Başlığı gören okurlar, “Herhalde artık sıkıldı, müzik üzerine yazacak” diye akıllarından geçirmiş olabilir. Hemen söyleyeyim, şimdilik öyle bir niyetim yok.
Benim muradım, Osmanlı’dan Cumhuriyet’e intikal eden kültür mirasını silmek isteyenlere karşı son nefesine kadar canla başla mücadele eden bir kahramandan söz etmek.
Meşhur Latince tabirle “Habent sua fata libelli”, yani “Kitapların bir kaderi vardır” sözünün hakkını veren bir hikâyenin kahramanından hem de.
Bir süre önce Kültür A.Ş., gazeteci Faik Şenol’un 1930’lu yılların İstanbul’unu yansıtan fotoğraf arşivini koleksiyonuna katar.
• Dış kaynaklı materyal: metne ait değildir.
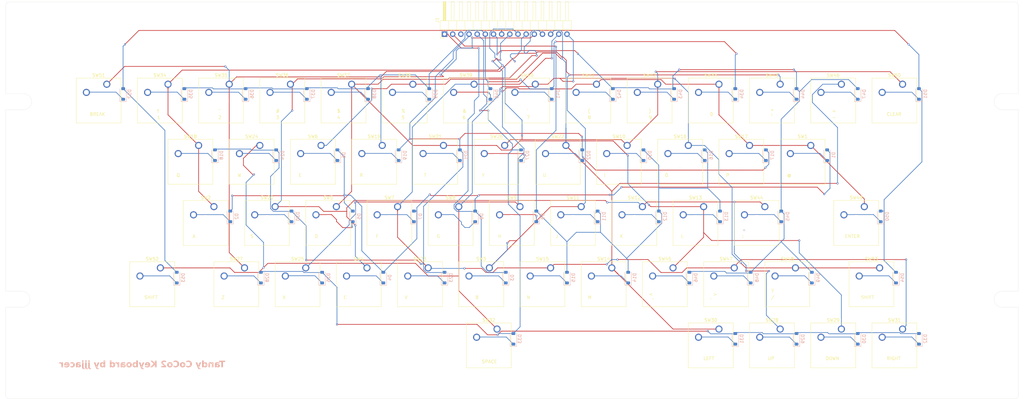
<source format=kicad_pcb>
(kicad_pcb
	(version 20241229)
	(generator "pcbnew")
	(generator_version "9.0")
	(general
		(thickness 1.6)
		(legacy_teardrops no)
	)
	(paper "A4")
	(layers
		(0 "F.Cu" signal)
		(2 "B.Cu" signal)
		(9 "F.Adhes" user "F.Adhesive")
		(11 "B.Adhes" user "B.Adhesive")
		(13 "F.Paste" user)
		(15 "B.Paste" user)
		(5 "F.SilkS" user "F.Silkscreen")
		(7 "B.SilkS" user "B.Silkscreen")
		(1 "F.Mask" user)
		(3 "B.Mask" user)
		(17 "Dwgs.User" user "User.Drawings")
		(19 "Cmts.User" user "User.Comments")
		(21 "Eco1.User" user "User.Eco1")
		(23 "Eco2.User" user "User.Eco2")
		(25 "Edge.Cuts" user)
		(27 "Margin" user)
		(31 "F.CrtYd" user "F.Courtyard")
		(29 "B.CrtYd" user "B.Courtyard")
		(35 "F.Fab" user)
		(33 "B.Fab" user)
		(39 "User.1" user)
		(41 "User.2" user)
		(43 "User.3" user)
		(45 "User.4" user)
	)
	(setup
		(stackup
			(layer "F.SilkS"
				(type "Top Silk Screen")
			)
			(layer "F.Paste"
				(type "Top Solder Paste")
			)
			(layer "F.Mask"
				(type "Top Solder Mask")
				(thickness 0.01)
			)
			(layer "F.Cu"
				(type "copper")
				(thickness 0.035)
			)
			(layer "dielectric 1"
				(type "core")
				(thickness 1.51)
				(material "FR4")
				(epsilon_r 4.5)
				(loss_tangent 0.02)
			)
			(layer "B.Cu"
				(type "copper")
				(thickness 0.035)
			)
			(layer "B.Mask"
				(type "Bottom Solder Mask")
				(thickness 0.01)
			)
			(layer "B.Paste"
				(type "Bottom Solder Paste")
			)
			(layer "B.SilkS"
				(type "Bottom Silk Screen")
			)
			(copper_finish "None")
			(dielectric_constraints no)
		)
		(pad_to_mask_clearance 0)
		(allow_soldermask_bridges_in_footprints no)
		(tenting front back)
		(pcbplotparams
			(layerselection 0x00000000_00000000_55555555_5755f5ff)
			(plot_on_all_layers_selection 0x00000000_00000000_00000000_00000000)
			(disableapertmacros no)
			(usegerberextensions yes)
			(usegerberattributes yes)
			(usegerberadvancedattributes yes)
			(creategerberjobfile yes)
			(dashed_line_dash_ratio 12.000000)
			(dashed_line_gap_ratio 3.000000)
			(svgprecision 4)
			(plotframeref no)
			(mode 1)
			(useauxorigin no)
			(hpglpennumber 1)
			(hpglpenspeed 20)
			(hpglpendiameter 15.000000)
			(pdf_front_fp_property_popups yes)
			(pdf_back_fp_property_popups yes)
			(pdf_metadata yes)
			(pdf_single_document no)
			(dxfpolygonmode yes)
			(dxfimperialunits yes)
			(dxfusepcbnewfont yes)
			(psnegative no)
			(psa4output no)
			(plot_black_and_white yes)
			(sketchpadsonfab no)
			(plotpadnumbers no)
			(hidednponfab no)
			(sketchdnponfab yes)
			(crossoutdnponfab yes)
			(subtractmaskfromsilk yes)
			(outputformat 1)
			(mirror no)
			(drillshape 0)
			(scaleselection 1)
			(outputdirectory "coco2Keyboard-gerbers/")
		)
	)
	(net 0 "")
	(net 1 "Net-(D1-K)")
	(net 2 "ROW0")
	(net 3 "Net-(D2-K)")
	(net 4 "Net-(D3-K)")
	(net 5 "Net-(D4-K)")
	(net 6 "Net-(D5-K)")
	(net 7 "Net-(D6-K)")
	(net 8 "Net-(D7-K)")
	(net 9 "Net-(D8-K)")
	(net 10 "ROW1")
	(net 11 "Net-(D9-K)")
	(net 12 "Net-(D10-K)")
	(net 13 "Net-(D11-K)")
	(net 14 "Net-(D12-K)")
	(net 15 "Net-(D13-K)")
	(net 16 "Net-(D14-K)")
	(net 17 "Net-(D15-K)")
	(net 18 "Net-(D16-K)")
	(net 19 "ROW2")
	(net 20 "Net-(D17-K)")
	(net 21 "Net-(D18-K)")
	(net 22 "Net-(D19-K)")
	(net 23 "Net-(D20-K)")
	(net 24 "Net-(D21-K)")
	(net 25 "Net-(D22-K)")
	(net 26 "Net-(D23-K)")
	(net 27 "Net-(D24-K)")
	(net 28 "ROW3")
	(net 29 "Net-(D25-K)")
	(net 30 "Net-(D27-K)")
	(net 31 "Net-(D28-K)")
	(net 32 "Net-(D29-K)")
	(net 33 "Net-(D30-K)")
	(net 34 "Net-(D31-K)")
	(net 35 "Net-(D32-K)")
	(net 36 "Net-(D33-K)")
	(net 37 "Net-(D34-K)")
	(net 38 "ROW4")
	(net 39 "Net-(D35-K)")
	(net 40 "Net-(D36-K)")
	(net 41 "Net-(D37-K)")
	(net 42 "Net-(D38-K)")
	(net 43 "Net-(D39-K)")
	(net 44 "Net-(D40-K)")
	(net 45 "Net-(D41-K)")
	(net 46 "Net-(D42-K)")
	(net 47 "ROW5")
	(net 48 "Net-(D43-K)")
	(net 49 "Net-(D44-K)")
	(net 50 "Net-(D45-K)")
	(net 51 "Net-(D46-K)")
	(net 52 "Net-(D47-K)")
	(net 53 "Net-(D48-K)")
	(net 54 "Net-(D49-K)")
	(net 55 "Net-(D50-K)")
	(net 56 "ROW6")
	(net 57 "Net-(D51-K)")
	(net 58 "Net-(D52-K)")
	(net 59 "Net-(D53-K)")
	(net 60 "COL0")
	(net 61 "COL1")
	(net 62 "COL2")
	(net 63 "COL3")
	(net 64 "COL4")
	(net 65 "COL5")
	(net 66 "COL6")
	(net 67 "COL7")
	(net 68 "Net-(D54-K)")
	(net 69 "unconnected-(J1-Pin_3-Pad3)")
	(footprint "Button_Switch_Keyboard:SW_Cherry_MX_1.00u_PCB" (layer "F.Cu") (at 76.7838 87.18))
	(footprint "Button_Switch_Keyboard:SW_Cherry_MX_1.00u_PCB" (layer "F.Cu") (at 229.1838 87.18))
	(footprint "Button_Switch_Keyboard:SW_Cherry_MX_1.00u_PCB" (layer "F.Cu") (at 105.3588 106.23))
	(footprint "Button_Switch_Keyboard:SW_Cherry_MX_1.00u_PCB" (layer "F.Cu") (at 205.3713 68.13))
	(footprint "Button_Switch_Keyboard:SW_Cherry_MX_1.00u_PCB" (layer "F.Cu") (at 214.8963 125.28))
	(footprint "Button_Switch_Keyboard:SW_Cherry_MX_1.00u_PCB" (layer "F.Cu") (at 272.0463 125.28))
	(footprint "Button_Switch_Keyboard:SW_Cherry_MX_1.00u_PCB" (layer "F.Cu") (at 172.0338 87.18))
	(footprint "Button_Switch_Keyboard:SW_Cherry_MX_1.00u_PCB" (layer "F.Cu") (at 114.8838 87.18))
	(footprint "Button_Switch_Keyboard:SW_Cherry_MX_1.75u_PCB" (layer "F.Cu") (at 41.065 106.23))
	(footprint "Button_Switch_Keyboard:SW_Cherry_MX_1.00u_PCB" (layer "F.Cu") (at 72.0213 68.13))
	(footprint "Button_Switch_Keyboard:SW_Cherry_MX_1.00u_PCB" (layer "F.Cu") (at 148.2213 68.13))
	(footprint "Button_Switch_Keyboard:SW_Cherry_MX_1.00u_PCB" (layer "F.Cu") (at 100.5963 49.08))
	(footprint "Button_Switch_Keyboard:SW_Cherry_MX_1.00u_PCB" (layer "F.Cu") (at 224.4213 68.13))
	(footprint "Button_Switch_Keyboard:SW_Cherry_MX_1.00u_PCB" (layer "F.Cu") (at 167.2713 68.13))
	(footprint "Button_Switch_Keyboard:SW_Cherry_MX_1.00u_PCB" (layer "F.Cu") (at 86.3088 106.23))
	(footprint "Button_Switch_Keyboard:SW_Cherry_MX_6.25u_PCB" (layer "F.Cu") (at 145.84 125.28))
	(footprint "Button_Switch_Keyboard:SW_Cherry_MX_2.25u_PCB" (layer "F.Cu") (at 260.14 87.18))
	(footprint "Button_Switch_Keyboard:SW_Cherry_MX_1.00u_PCB" (layer "F.Cu") (at 214.8963 49.08))
	(footprint "Button_Switch_Keyboard:SW_Cherry_MX_1.00u_PCB" (layer "F.Cu") (at 157.7463 49.08))
	(footprint "Button_Switch_Keyboard:SW_Cherry_MX_1.00u_PCB" (layer "F.Cu") (at 91.0713 68.13))
	(footprint "MountingHole:MountingHole_5mm" (layer "F.Cu") (at -1.5 131.5))
	(footprint "MountingHole:MountingHole_5mm" (layer "F.Cu") (at 302.5 82))
	(footprint "Button_Switch_Keyboard:SW_Cherry_MX_1.00u_PCB" (layer "F.Cu") (at 181.5588 106.23))
	(footprint "Button_Switch_Keyboard:SW_Cherry_MX_1.00u_PCB" (layer "F.Cu") (at 233.9463 125.28))
	(footprint "Connector_PinHeader_2.54mm:PinHeader_1x16_P2.54mm_Horizontal" (layer "F.Cu") (at 129.5 33.5 90))
	(footprint "Button_Switch_Keyboard:SW_Cherry_MX_1.00u_PCB" (layer "F.Cu") (at 43.4463 49.08))
	(footprint "MountingHole:MountingHole_5mm" (layer "F.Cu") (at 302.5 131.5))
	(footprint "Button_Switch_Keyboard:SW_Cherry_MX_1.00u_PCB" (layer "F.Cu") (at 52.9713 68.13))
	(footprint "Button_Switch_Keyboard:SW_Cherry_MX_1.00u_PCB"
		(layer "F.Cu")
		(uuid "703ec419-abcc-4831-bb9c-dd6d50b07bf5")
		(at 57.7338 87.18)
		(descr "Cherry MX keyswitch, 1.00u, PCB mount, http://cherryamericas.com/wp-content/uploads/2014/12/mx_cat.pdf")
		(tags "Cherry MX keyswitch 1.00u PCB")
		(property "Reference" "SW2"
			(at -2.54 -2.794 0)
			(layer "F.SilkS")
			(uuid "b902a3d6-626f-4d8a-b721-5f3230e4ada2")
			(effects
				(font
					(size 1 1)
					(thickness 0.15)
				)
			)
		)
		(property "Value" "SW_Push"
			(at -2.54 12.954 0)
			(layer "F.Fab")
			(uuid "6e6056cc-516a-4a66-bec1-9a40e189a404")
			(effects
				(font
					(size 1 1)
					(thickness 0.15)
				)
			)
		)
		(property "Datasheet" ""
			(at 0 0 0)
			(unlocked yes)
			(layer "F.Fab")
			(hide yes)
			(uuid "177eecb9-8e06-4909-ba76-5f449b6bacda")
			(effects
				(font
					(size 1.27 1.27)
					(thickness 0.15)
				)
			)
		)
		(property "Description" "Push button switch, generic, two pins"
			(at 0 0 0)
			(unlocked yes)
			(layer "F.Fab")
			(hide yes)
			(uuid "16ff2950-7c9c-4c83-96bf-8cd97ca64275")
			(effects
				(font
					(size 1.27 1.27)
					(thickness 0.15)
				)
			)
		)
		(path "/9fb9924e-821a-4c62-8f7d-e25d8da22d59")
		(sheetname "/")
		(sheetfile "coco2Keyboard.kicad_sch")
		(attr through_hole)
		(fp_line
			(start -9.525 -1.905)
			(end 4.445 -1.905)
			(stroke
				(width 0.12)
				(type solid)
			)
			(layer "F.SilkS")
			(uuid "f5ab4b12-e56e-4d62-9aa1-30faf4ed1511")
		)
		(fp_line
			(start -9.525 12.065)
			(end -9.525 -1.905)
			(stroke
				(width 0.12)
				(type solid)
			)
			(layer "F.SilkS")
			(uuid "09a8a8e9-90ce-4ddd-a934-a2025a798ca8")
		)
		(fp_line
			(start 4.445 -1.905)
			(end 4.445 12.065)
			(stroke
				(width 0.12)
				(type solid)
			)
			(layer "F.SilkS")
			(uuid "7df19d5e-7855-4dc2-ad0f-3f220422f080")
		)
		(fp_line
			(start 4.445 12.065)
			(end -9.525 12.065)
			(stroke
				(width 0.12)
				(type solid)
			)
			(layer "F.SilkS")
			(uuid "4a5895f9-6fc1-4cf8-a32e-457ceea68e24")
		)
		(fp_line
			(start -12.065 -4.445)
			(end 6.985 -4.445)
			(stroke
				(width 0.15)
				(type solid)
			)
			(layer "Dwgs.User")
			(uuid "47f4bae9-62ff-48de-980a-2064481dfcba")
		)
		(fp_line
			(start -12.065 14.605)
			(end -12.065 -4.445)
			(stroke
				(width 0.15)
				(type solid)
			)
			(layer "Dwgs.User")
			(uuid "22de4809-8754-4b71-9f41-4cf3e9281362")
		)
		(fp_line
			(start 6.985 -4.445)
			(end 6.985 14.605)
			(stroke
				(width 0.15)
				(type solid)
			)
			(layer "Dwgs.User")
			(uuid "051be796-ca39-4330-a21f-66c5f837979a")
		)
		(fp_line
			(start 6.985 14.605)
			(end -12.065 14.605)
			(stroke
				(width 0.15)
				(type solid)
			)
			(layer "Dwgs.User")
			(uuid "c443492c-9707-4cd6-90d8-12d7daf89262")
		)
		(fp_line
			(start -9.14 -1.52)
			(end 4.06 -1.52)
			(stroke
				(width 0.05)
				(type solid)
			)
			(layer "F.CrtYd")
			(uuid "a39c70d3-39eb-4bb0-9047-49d471f0de36")
		)
		(fp_line
			(start -9.14 11.68)
			(end -9.14 -1.52)
			(stroke
				(width 0.05)
				(type solid)
			)
			(layer "F.C
... [729252 chars truncated]
</source>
Bu arşivden “İstanbul’da Mimar Sinan Eserleri” başlıklı iki fotoğraf albümü çıkar. Ancak altlarında daktilo edilerek yapıştırılmış bilgi notları bulunan fotoğrafların kime ait olduğu ve hangi maksatla hazırlandığı anlaşılamaz. Eldeki tek ipucu, fotoğrafların bir kısmında bazen elindeki bir kâğıda notlar alırken bazen bir eseri tetkik ederken görülen pardösülü ve fötr şapkalı şahıstır.
Tam bu esnada bir gelişme daha olur: Atatürk Kitaplığı’nda “Mimar Sinan’ın Eserleri” adlı yayınlanmamış, daktilo halinde bir çalışmaya ulaşılır. Albümdeki fotoğraflarla metin karşılaştırıldığında, metinlerin bu fotoğraflar için yazıldığı anlaşılır.